ASSIGNED TASK
Output each record exactly. Leave none out.
** THE DATA follows **
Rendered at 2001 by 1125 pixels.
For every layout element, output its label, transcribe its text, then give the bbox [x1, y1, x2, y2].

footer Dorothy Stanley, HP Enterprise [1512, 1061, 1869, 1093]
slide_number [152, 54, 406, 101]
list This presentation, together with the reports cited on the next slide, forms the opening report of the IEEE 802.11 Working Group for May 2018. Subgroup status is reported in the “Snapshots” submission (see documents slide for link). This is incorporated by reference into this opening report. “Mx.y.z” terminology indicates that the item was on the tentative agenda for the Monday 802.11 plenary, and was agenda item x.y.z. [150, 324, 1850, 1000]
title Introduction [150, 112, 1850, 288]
** End of THE DATA **
SOLVED PROBLEM
Rendered at 2001 by 1125 pixels.
For every layout element, output its label, transcribe its text, then give the bbox [x1, y1, x2, y2].

footer Dorothy Stanley, HP Enterprise [1512, 1061, 1869, 1093]
slide_number [152, 54, 406, 101]
list This presentation, together with the reports cited on the next slide, forms the opening report of the IEEE 802.11 Working Group for May 2018. Subgroup status is reported in the “Snapshots” submission (see documents slide for link). This is incorporated by reference into this opening report. “Mx.y.z” terminology indicates that the item was on the tentative agenda for the Monday 802.11 plenary, and was agenda item x.y.z. [150, 324, 1850, 1000]
title Introduction [150, 112, 1850, 288]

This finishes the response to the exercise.